## EXERCISE DESCRIPTION:
Translate this sentence from the Lua mailing-list post into Spanish: "For an OO style while accessing fields is more common than globals, the environment option seems cleaner than the standard : option."

## STUDY TEXT:
My "new" function takes a table to use for the object, so it goes
through it an calls setfenv() on each function, like this:

function MyClass.new(obj)
    obj = obj or {}
    for k, v in pairs(obj) do
      if type(v) == "function" then
        print ("Setting environment for ", k)
        setfenv(v, obj)
      end
    end
    setmetatable(obj, MyClass)
    MyClass.__index = MyClass
    return obj
end

For a class with no base class, I need to do this:

setmetatable(MyClass, {__index = _G})

Best,
Martin

David Given wrote:

> -----BEGIN PGP SIGNED MESSAGE-----
> Hash: SHA1
>
> Martin C. Martin wrote:
> [...]
>> For an OO style while accessing fields is more common than globals, the
>> environment option seems cleaner than the standard : option.  Are there
>> any down sides that I'm missing?

Stored data entries:
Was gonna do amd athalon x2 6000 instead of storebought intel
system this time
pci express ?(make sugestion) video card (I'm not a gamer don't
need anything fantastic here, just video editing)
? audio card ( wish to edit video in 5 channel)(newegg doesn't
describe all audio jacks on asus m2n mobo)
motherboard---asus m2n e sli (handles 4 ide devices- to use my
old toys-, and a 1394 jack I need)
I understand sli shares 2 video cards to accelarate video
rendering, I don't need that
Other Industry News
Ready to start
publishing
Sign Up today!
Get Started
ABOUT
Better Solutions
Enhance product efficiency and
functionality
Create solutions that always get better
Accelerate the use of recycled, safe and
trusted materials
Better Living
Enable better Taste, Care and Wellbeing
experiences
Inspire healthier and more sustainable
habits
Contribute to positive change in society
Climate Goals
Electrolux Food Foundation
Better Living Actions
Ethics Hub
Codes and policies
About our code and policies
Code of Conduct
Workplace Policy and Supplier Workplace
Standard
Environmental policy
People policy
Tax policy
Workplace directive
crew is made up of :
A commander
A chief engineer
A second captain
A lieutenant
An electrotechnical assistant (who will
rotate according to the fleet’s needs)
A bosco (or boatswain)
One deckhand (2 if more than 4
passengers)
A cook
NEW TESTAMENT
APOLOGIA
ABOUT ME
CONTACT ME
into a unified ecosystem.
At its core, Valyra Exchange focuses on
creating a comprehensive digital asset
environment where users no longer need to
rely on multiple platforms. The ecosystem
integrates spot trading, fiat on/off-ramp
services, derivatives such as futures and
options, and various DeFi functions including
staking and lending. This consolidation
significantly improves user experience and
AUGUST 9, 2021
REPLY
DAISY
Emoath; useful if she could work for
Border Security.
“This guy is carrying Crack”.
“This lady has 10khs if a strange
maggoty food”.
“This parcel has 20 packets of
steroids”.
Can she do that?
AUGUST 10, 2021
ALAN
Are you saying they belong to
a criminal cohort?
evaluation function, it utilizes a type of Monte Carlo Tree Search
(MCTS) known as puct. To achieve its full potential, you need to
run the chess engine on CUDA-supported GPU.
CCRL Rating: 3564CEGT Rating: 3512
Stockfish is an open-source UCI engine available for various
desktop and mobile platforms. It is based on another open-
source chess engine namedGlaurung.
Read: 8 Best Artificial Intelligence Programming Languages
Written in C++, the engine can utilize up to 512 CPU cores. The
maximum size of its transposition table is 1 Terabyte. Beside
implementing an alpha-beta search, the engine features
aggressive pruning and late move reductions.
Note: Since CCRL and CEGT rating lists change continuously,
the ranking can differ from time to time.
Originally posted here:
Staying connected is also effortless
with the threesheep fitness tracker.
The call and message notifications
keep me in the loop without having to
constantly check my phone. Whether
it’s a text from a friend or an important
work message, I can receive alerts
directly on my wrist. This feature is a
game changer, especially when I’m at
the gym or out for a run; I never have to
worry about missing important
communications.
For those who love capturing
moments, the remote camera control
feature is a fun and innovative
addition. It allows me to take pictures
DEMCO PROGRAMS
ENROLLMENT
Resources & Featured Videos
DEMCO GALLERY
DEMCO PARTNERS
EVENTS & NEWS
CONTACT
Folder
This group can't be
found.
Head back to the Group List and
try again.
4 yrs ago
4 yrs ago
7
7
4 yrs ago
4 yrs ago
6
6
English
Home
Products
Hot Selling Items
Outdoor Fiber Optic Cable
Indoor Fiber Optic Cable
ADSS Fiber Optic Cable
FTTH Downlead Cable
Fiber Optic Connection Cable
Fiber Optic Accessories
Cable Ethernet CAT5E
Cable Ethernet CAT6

## WRITTEN RESPONSE:
Para un estilo OO en el que acceder a campos es más común que acceder a variables globales, la opción del entorno parece más limpia que la opción estándar de :.